Truly, these were the last words with which Jesus left Her before His death. This was His last remembrance, leaving us to Her for Her children in the person of St. John, when He said to Her, "Woman, behold Thy Son." And from that time Mary began to perform for us this office of a good Mother. St. Peter Damian says that the penitent thief, through the prayers of Mary, was then converted and saved. Therefore, the good thief repented because the Blessed Virgin, standing between the cross of her Son and that of the thief, prayed to Her Son for Him; thus rewarding, by this favor, his former service. For as other authors also relate, this thief, during the flight into Egypt of Mary and Joseph with the infant Jesus, showed them kindness; and this same office the Blessed Virgin has ever continued, and still continues to perform.


Ah, Mother, the most afflicted of all Mothers, Thy Son, then, is dead. Thy Son so amiable, and who loved Thee so much! Weep, for Thou hast reason to weep. Who can ever console Thee? Nothing can console Thee but the thought that Jesus, by His death, has conquered Hell, has opened paradise which was closed to men, and has gained so many souls.

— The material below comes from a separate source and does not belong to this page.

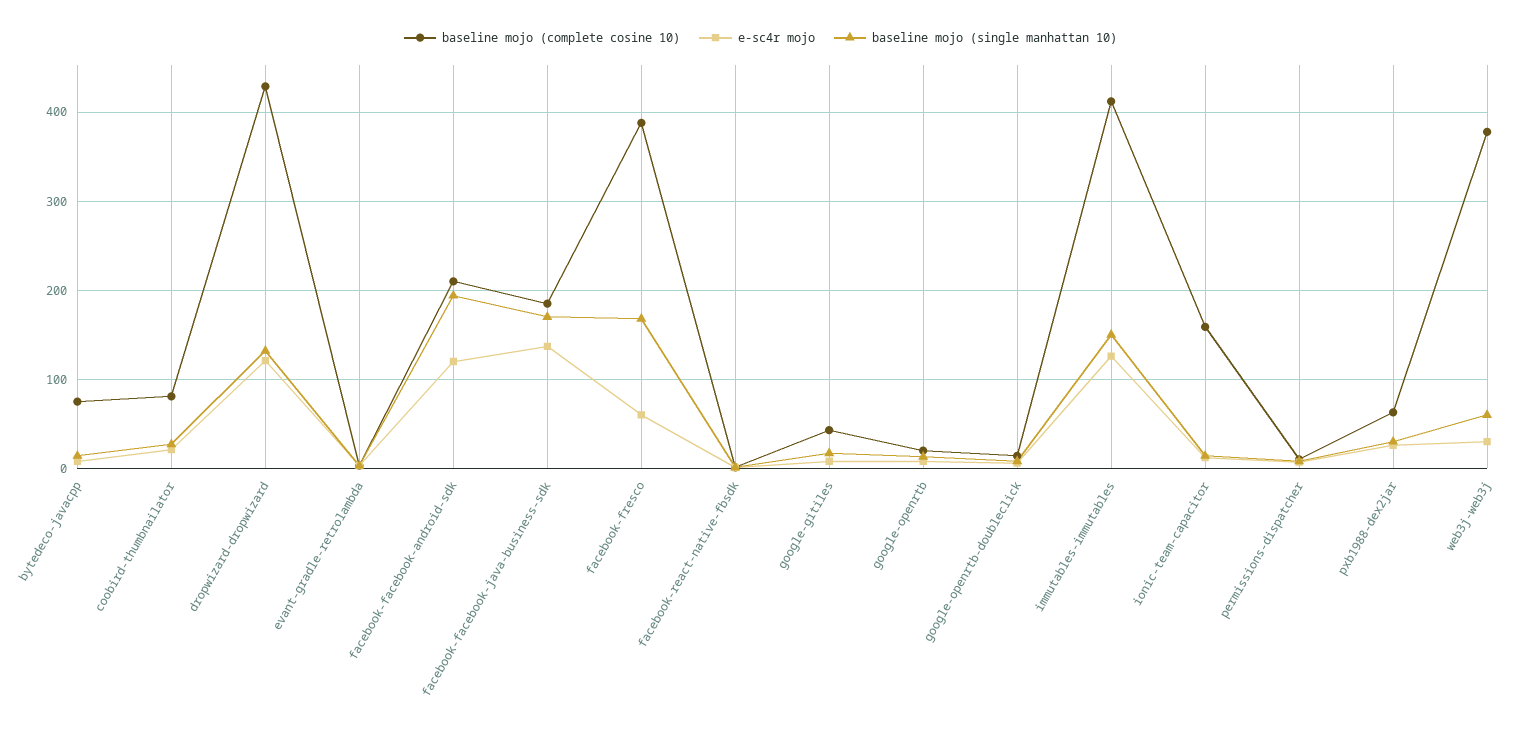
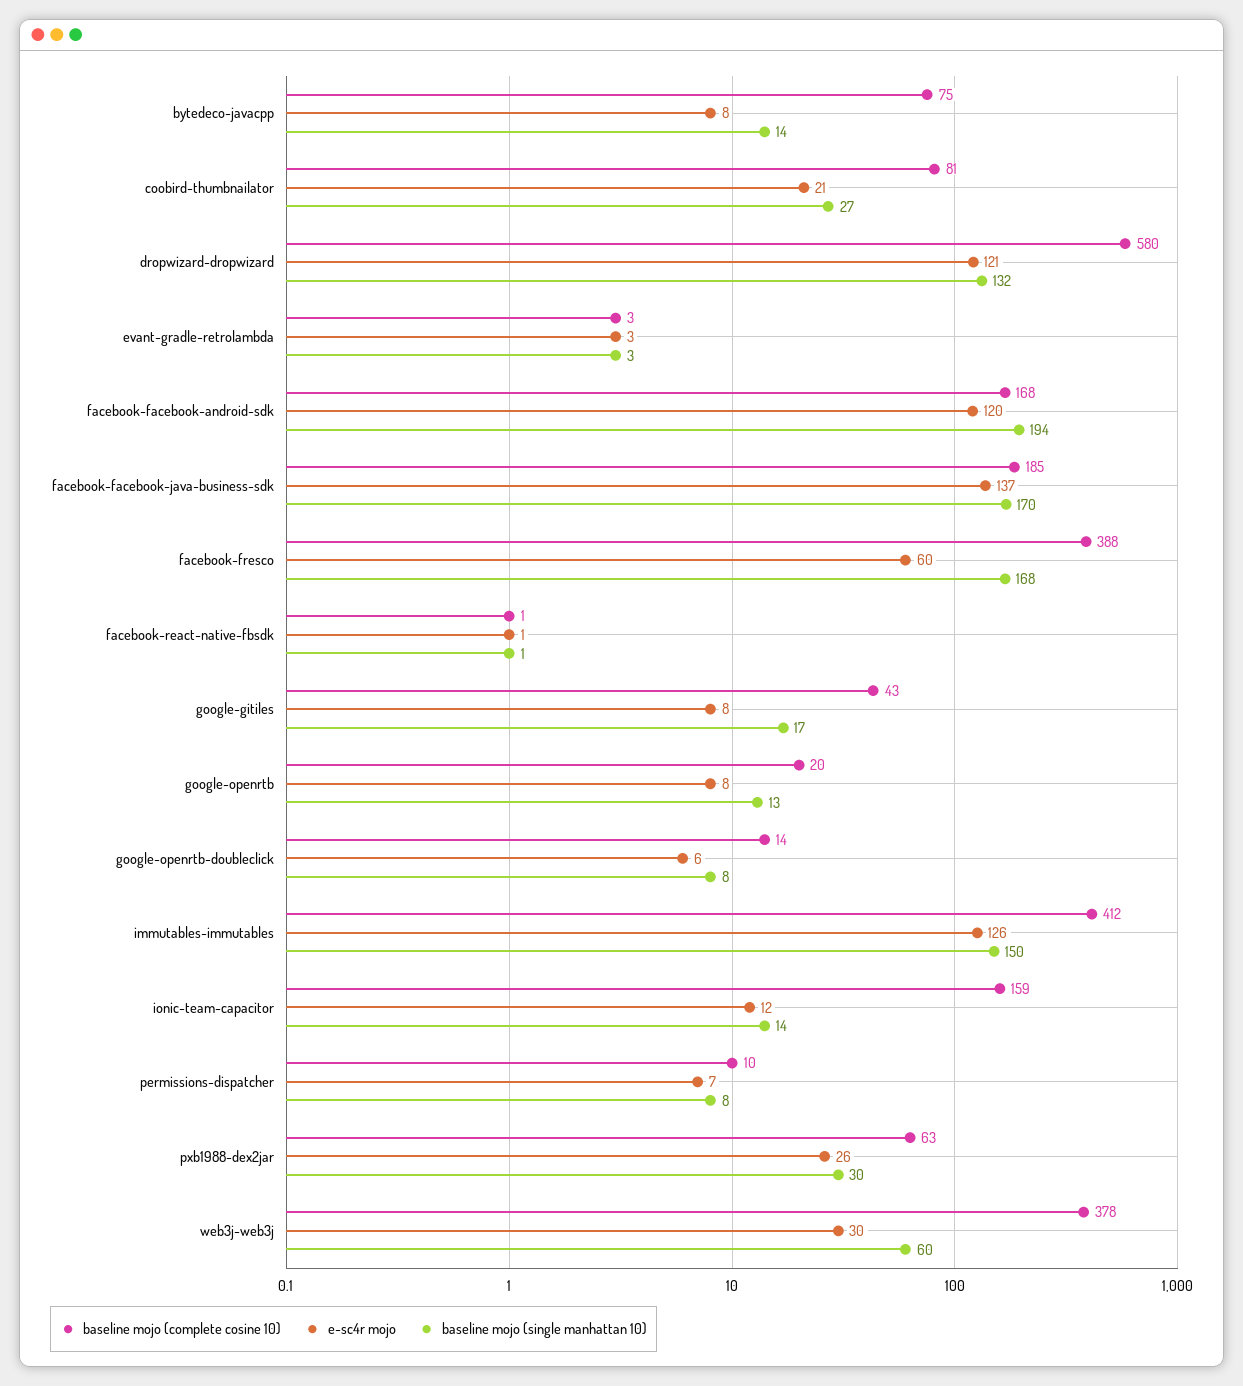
baseline mojo (complete cosine 10), dropwizard-dropwizard: 430 -> 580
baseline mojo (complete cosine 10), facebook-facebook-android-sdk: 210 -> 168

From that throne of the cross He was to reign over so many Hearts, which, conquered by His love, would serve Him with love. Do not disdain, oh my Mother, to keep me near to weep with Thee, for I have more reason than Thou to weep for the offenses that I have committed against Thy Son. Ah, Mother of Mercy, I hope for pardon and my eternal salvation, first through the death of my Redeemer, and then through the merits of Thy sorrows. Amen.

Mothers fly from the presence of their dying children; but if a mother is ever obliged to witness the death of a child, she procures for him all possible relief. She arranges the bed, that his posture may be more comfortable. She administers refreshments to him, and thus the poor mother relieves her own sorrows. Ah, Mother, the most afflicted of all Mothers! Oh Mary, it was decreed that Thou should be present at the death of Jesus, but it was not given to Thee to afford Him any relief.

Mary heard Her Son say, "I thirst." But it was not permitted Her to give Him a little water to quench His great thirst. St. Vincent Ferrer remarks that She would have only been able to say to Him; My Son, I have only the water of my tears.

She saw that Her Son, suspended by three nails to that bed of sorrow, could find no rest. She wished to clasp Him to Her Heart, that She might give Him relief, or at least that He might expire in Her arms, but She could not.